● EXTRACT PROVIDED:
begin

In [1]:
threads=16
import os
os.environ['OMP_NUM_THREADS']=str(threads)
import torch

  from .autonotebook import tqdm as notebook_tqdm


In [2]:
import pandas as pd
import urllib
import pickle
import rassp
from rassp import netutil
from rdkit import Chem
import numpy as np

In [3]:
# XXX: needed by pickle.load of rassp models

from rassp import msutil,model
import sys
sys.modules['msutil'] = msutil
sys.modules['model'] = model

In [None]:
s = pd.read_parquet('rassp-public/sample_data/smallmols_cfm_pred_public_sample.parquet')

In [None]:
s.iloc[0].spect

In [None]:
s.iloc[0].spect_sparse

In [None]:
s.iloc[0]

In [None]:
m = Chem.Mol(s.iloc[1].rdmol)
m

In [None]:
[ a.GetAtomicNum() for a in m.GetAtoms()]

### TODO 

Z toho pouziva RASSP jen spect a rdmol
rdmol je serializovany rdkit.Chem.Mol

to budeme umet z MSP vyrobit

In [None]:
base='https://people.cs.uchicago.edu/~ericj/rassp/'
files=[ 'formulanet_best_candidate_pcsim_pretrain.nist-fromscratch-3x9x128.35790555.00000740.model',    
'formulanet_best_candidate_pcsim_pretrain.nist-fromscratch-3x9x128.35790555.meta',
'subsetnet_best_candidate_nist_fromscratch.nist-fromscratch-test01-old-1x2048.36688199.00001000.model', 
'subsetnet_best_candidate_nist_fromscratch.nist-fromscratch-test01-old-1x2048.36688199.meta',   
'subsetnet_best_candidate_nist_posttrain_cluster.cluster-nist-posttrain.35946017.00000480.model',
'subsetnet_best_candidate_nist_posttrain_cluster.cluster-nist-posttrain.35946017.meta']

for f in files:
    urllib.request.urlretrieve(f'{base}/{f}',f)

In [None]:
# from original run_rassp.py

use_gpu=True
model_dir='.'

MODELS = {
    'FormulaNet': {
        'checkpoint': os.path.join(model_dir, 'formulanet_best_candidate_pcsim_pretrain.nist-fromscratch-3x9x128.35790555.00000740.model'),
        'meta': os.path.join(model_dir, 'formulanet_best_candidate_pcsim_pretrain.nist-fromscratch-3x9x128.35790555.meta'),

        # NOTE(2023-01-24): FN currently has a reduced set of valid mol constraints bc this is what we trained with
        # and there is currently an outstanding bug where changing N_ATOMS here breaks FN predictions in subtle ways.
        'override_constraints': {
            'n_atom': 48,
            # 'n_formula': 4096,
            'n_formula': 32768,
            # 'n_subset': 12288,
            'n_subset': 49152,
        },
    },
    'SubsetNet': {
        'checkpoint': os.path.join(model_dir, 'subsetnet_best_candidate_nist_fromscratch.nist-fromscratch-test01-old-1x2048.36688199.00001000.model'),
        'meta': os.path.join(model_dir, 'subsetnet_best_candidate_nist_fromscratch.nist-fromscratch-test01-old-1x2048.36688199.meta'),

        # NOTE: this set of params works for SN GPU inference on a single RTX 2080 Ti (12GB VRAM)

end

● TASK STATEMENT: Extend the RASSP notebook past its final line, picking up inside the SubsetNet entry of the MODELS dictionary.

● RECORD SET:
begin

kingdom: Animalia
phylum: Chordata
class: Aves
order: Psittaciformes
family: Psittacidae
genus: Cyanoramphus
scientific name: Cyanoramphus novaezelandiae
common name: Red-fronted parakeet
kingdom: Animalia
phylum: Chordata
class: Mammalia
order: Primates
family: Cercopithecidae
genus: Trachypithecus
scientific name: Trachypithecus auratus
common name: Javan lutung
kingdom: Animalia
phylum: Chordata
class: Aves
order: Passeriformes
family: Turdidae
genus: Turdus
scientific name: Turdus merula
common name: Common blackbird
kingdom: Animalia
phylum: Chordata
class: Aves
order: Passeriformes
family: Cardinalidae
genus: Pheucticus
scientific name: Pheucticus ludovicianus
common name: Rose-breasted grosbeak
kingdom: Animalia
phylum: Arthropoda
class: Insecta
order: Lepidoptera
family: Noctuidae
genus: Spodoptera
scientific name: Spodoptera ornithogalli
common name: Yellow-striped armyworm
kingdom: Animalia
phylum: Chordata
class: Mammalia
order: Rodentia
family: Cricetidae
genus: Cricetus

end

● EXPECTED ANSWER:
        # despite SN being trained on <= 48 atoms like FN, it also scales well to mols up to <= 64 atoms (tested)
        'override_constraints': {
            'n_atom': 64,
            'n_formula': 32768,
            'n_subset': 49152,
        },
    },
}

model_name='FormulaNet'
meta_path = MODELS[model_name]['meta']
ckpt_path = MODELS[model_name]['checkpoint']
override_constraints = MODELS[model_name]['override_constraints']
meta = pickle.load(open(meta_path, 'rb'))

feat_config = meta['featurize_config']
for key, val in override_constraints.items():
    if key == 'n_atom':
        feat_config['MAX_N'] = val
    if key == 'n_formula':
        feat_config['explicit_formulae_config']['max_formulae'] = val
    if key == 'n_subset':
        feat_config['vert_subset_samples_n'] = val

if use_gpu and not torch.cuda.is_available():
    use_gpu = False

predictor = netutil.PredModel(
    meta_path,
    ckpt_path,
    USE_CUDA=use_gpu,
    data_parallel=False,
    featurize_config_update=feat_config,
)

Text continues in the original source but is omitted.